One of the gravest problems faced by the country is the flourishing narcotics trade and the alarming increase in the number of drug addicts, including women and children. Afghanistan accounts for nearly 93 per cent of the world’s supply of opium, whose global retail supply exceeds $52 billion. In 2012 the cultivation of poppy covered an area of 154,000 hectares, up from 1311,000 hectares in the previous year. From Shaddle Bazaar and other markets, where thousands of kilos of opium are openly bought and sold, opium is taken to heroin labs in the border areas set up by local drug lords, where it is processed into heroin and smuggled into Europe and the US. Heroin, which is refined from raw opium, is relatively cheap – about $6 for a gram -- and easily available. Drug trafficking is controlled by powerful warlords, many of whom enjoy protection from the government. The thriving drug trade is a great source of financial support for the Taliban as well as for many people in the government.

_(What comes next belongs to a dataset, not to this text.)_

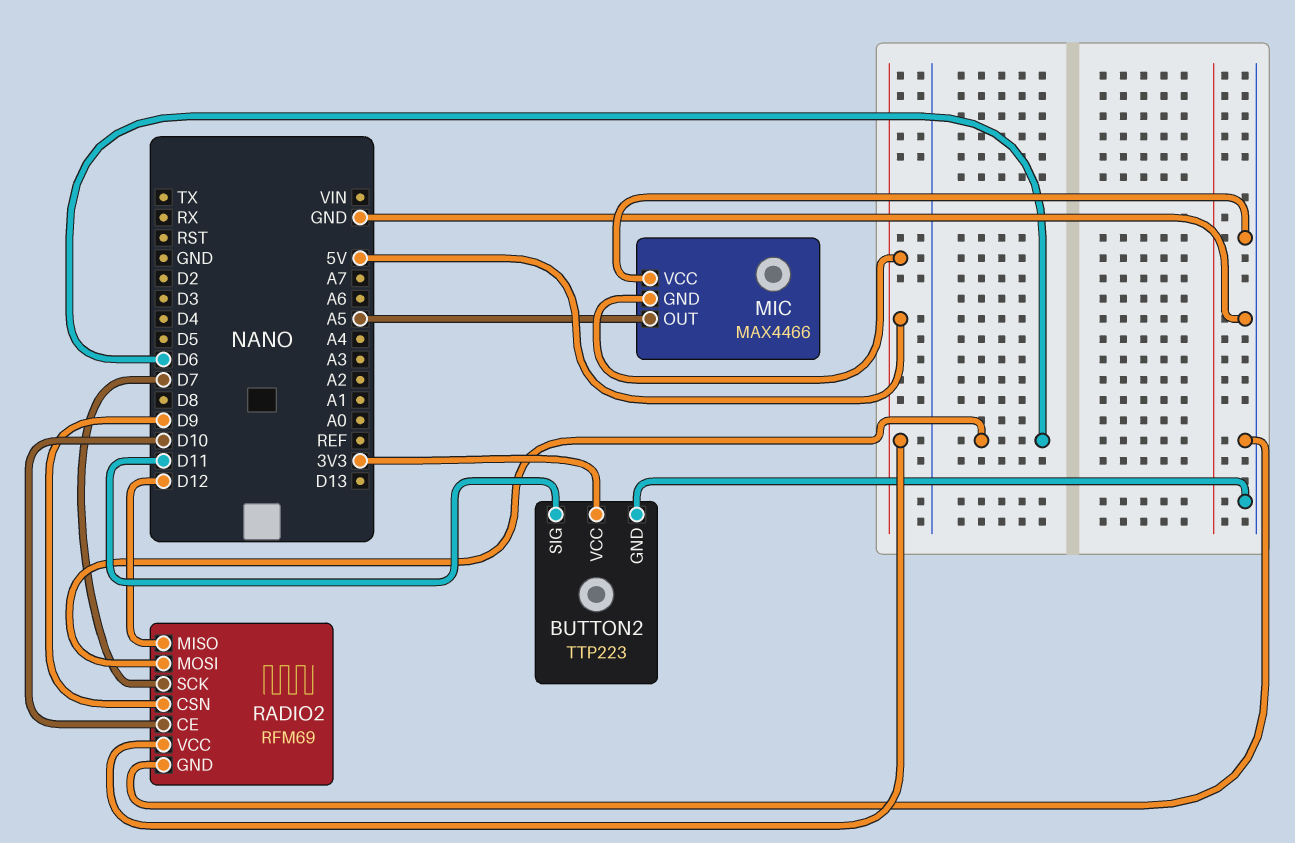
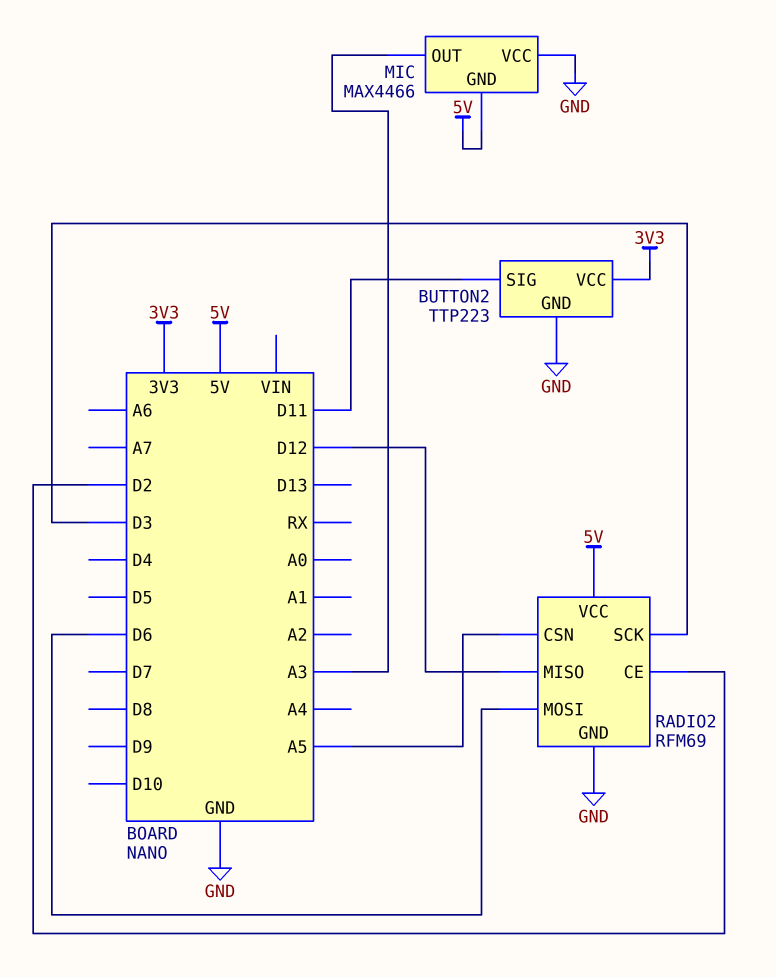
MIC pin OUT: A5 -> A3
RADIO2 pin CE: D10 -> D2
RADIO2 pin CSN: D9 -> A5
RADIO2 pin SCK: D7 -> D3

There are an estimated one million addicts in Afghanistan’s population of 35 million, including some 60,000 child drug addicts – the highest figure in the world. Women and children make up nearly 40 per cent of drug addicts. The addicts include refugees who came back from Pakistan, farmers, female carpet weavers and war veterans who lost limbs in the war. It is common to see men and teenage boys sitting huddled and smoking and injecting heroin in the heart of Kabul. The addicts also include educated people, doctors and engineers. Children are introduced to opium, often by parents and grandparents, as early as the age of five. Sometimes toddlers are given opium by their mothers to stop them from crying for food, which is always in short supply. Afghanistan’s health ministry runs 95 de-addiction and rehabilitation centres across the country, but the rehabilitation programme is severely hampered by the shortage of funds and trained personnel.